## Written request
Reproduce each of the lines below word for word, leaving out the pictures.

(Source records)
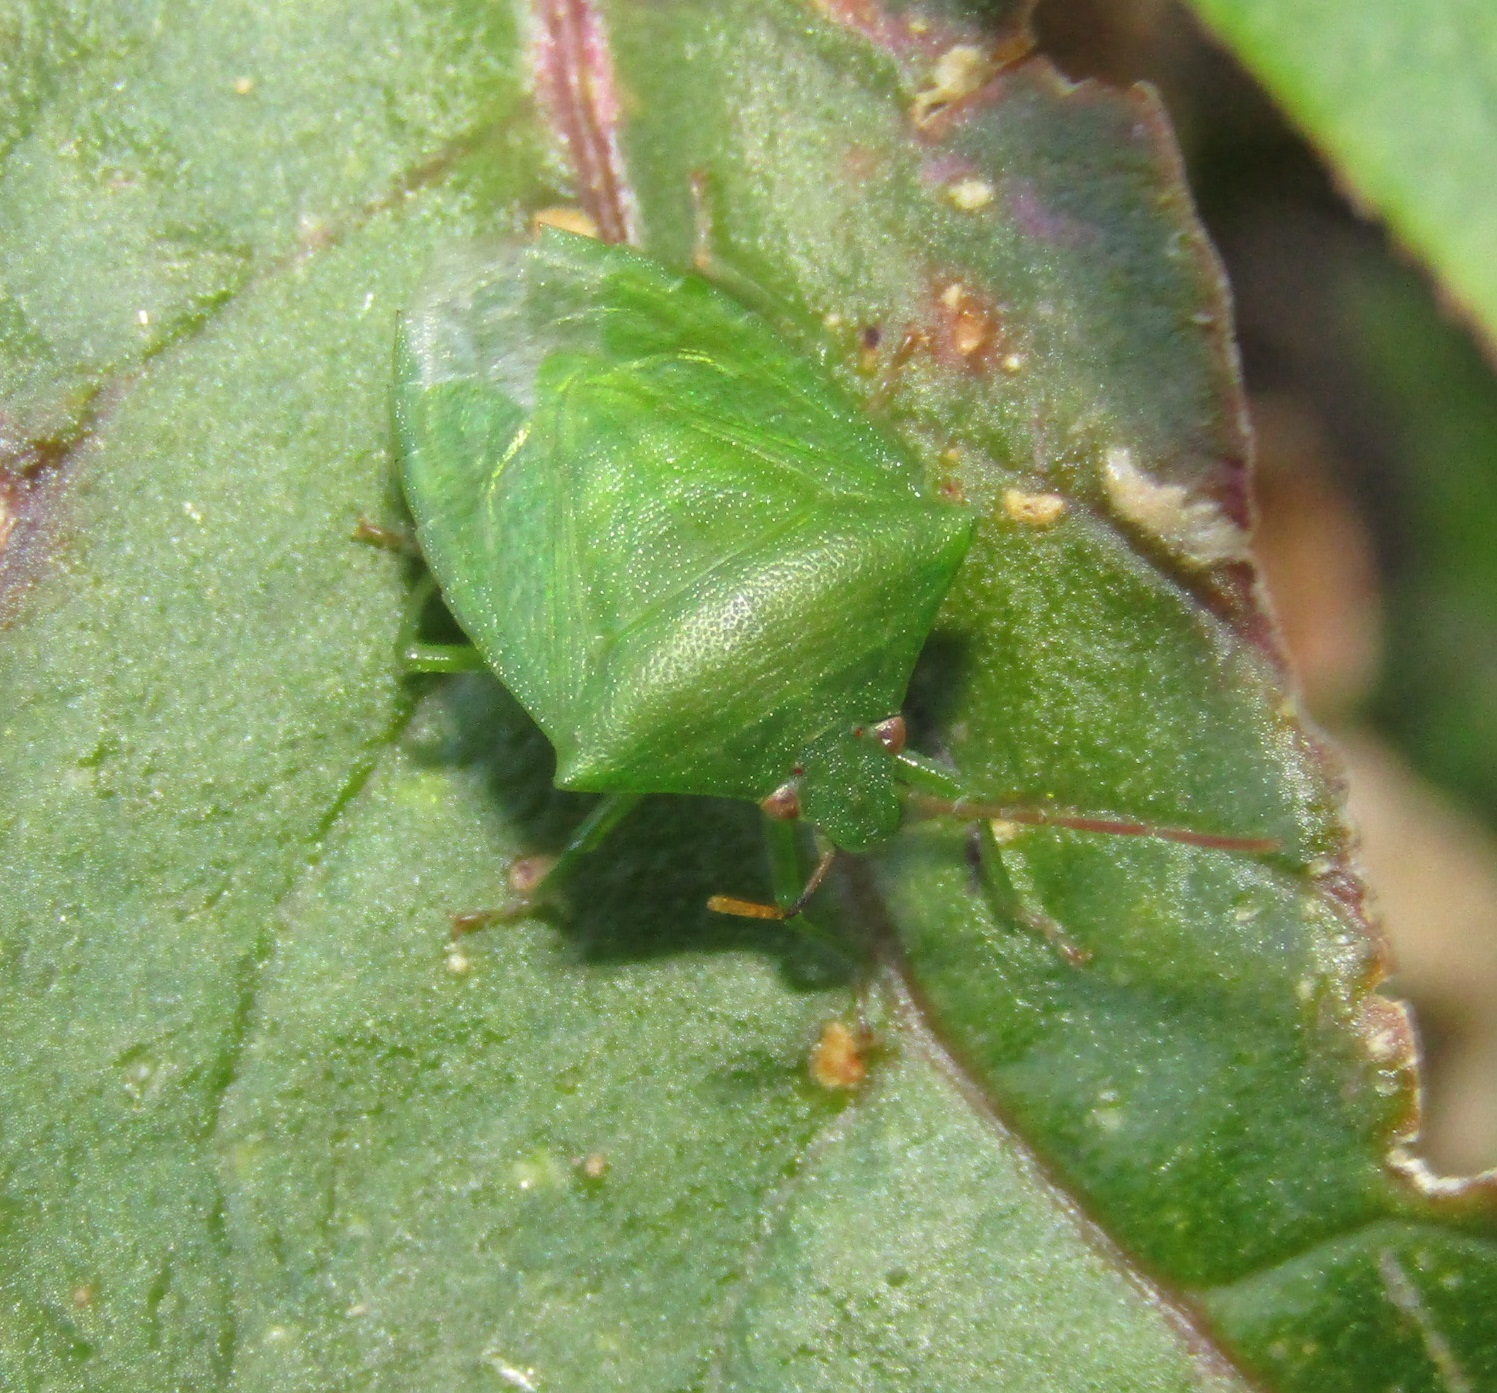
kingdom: Animalia
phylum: Arthropoda
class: Insecta
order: Hemiptera
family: Pentatomidae
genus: Cuspicona
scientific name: Cuspicona simplex
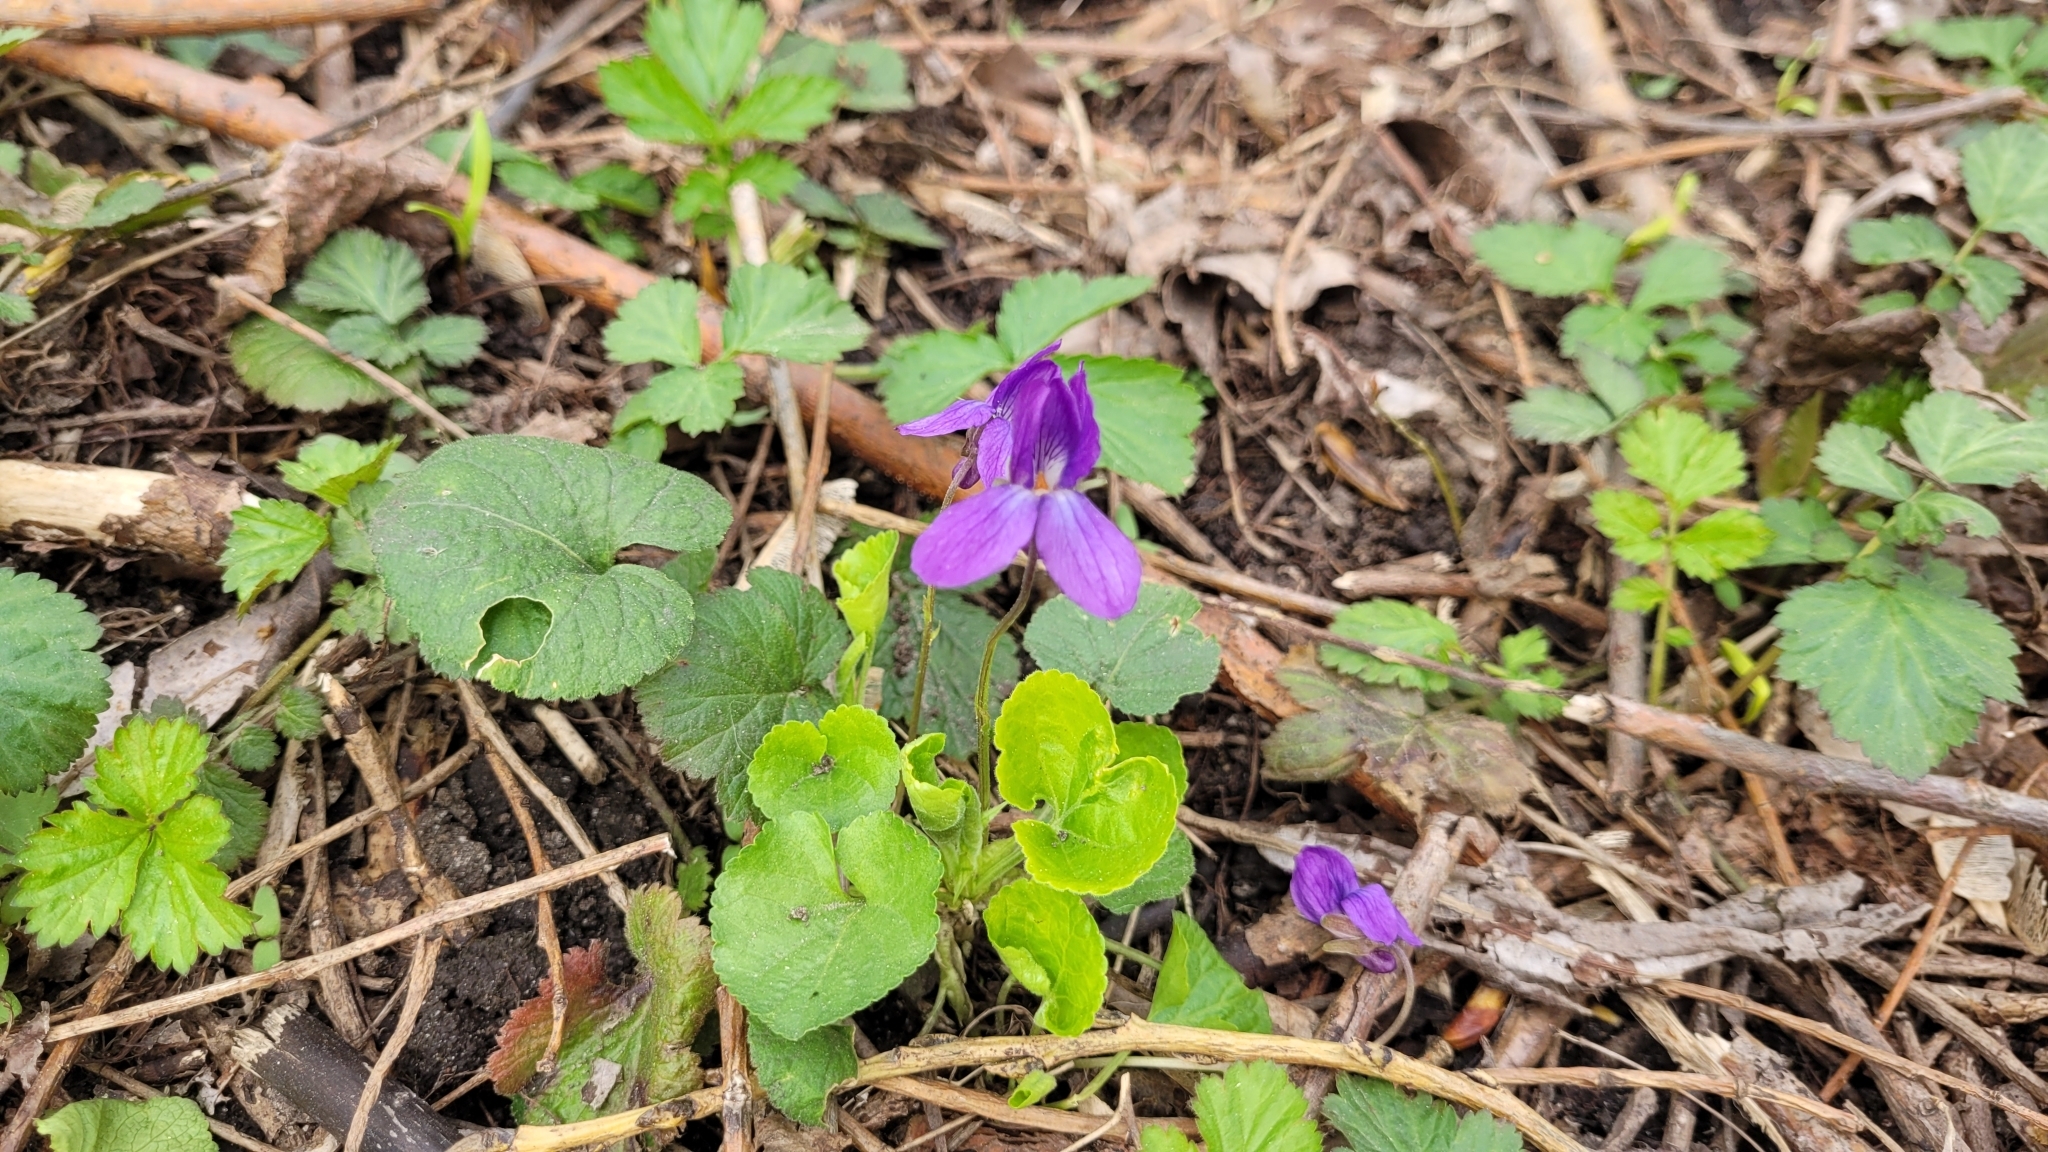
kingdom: Plantae
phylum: Tracheophyta
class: Magnoliopsida
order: Malpighiales
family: Violaceae
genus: Viola
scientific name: Viola odorata
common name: Sweet violet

## Solved exercise
kingdom: Animalia
phylum: Arthropoda
class: Insecta
order: Hemiptera
family: Pentatomidae
genus: Cuspicona
scientific name: Cuspicona simplex
kingdom: Plantae
phylum: Tracheophyta
class: Magnoliopsida
order: Malpighiales
family: Violaceae
genus: Viola
scientific name: Viola odorata
common name: Sweet violet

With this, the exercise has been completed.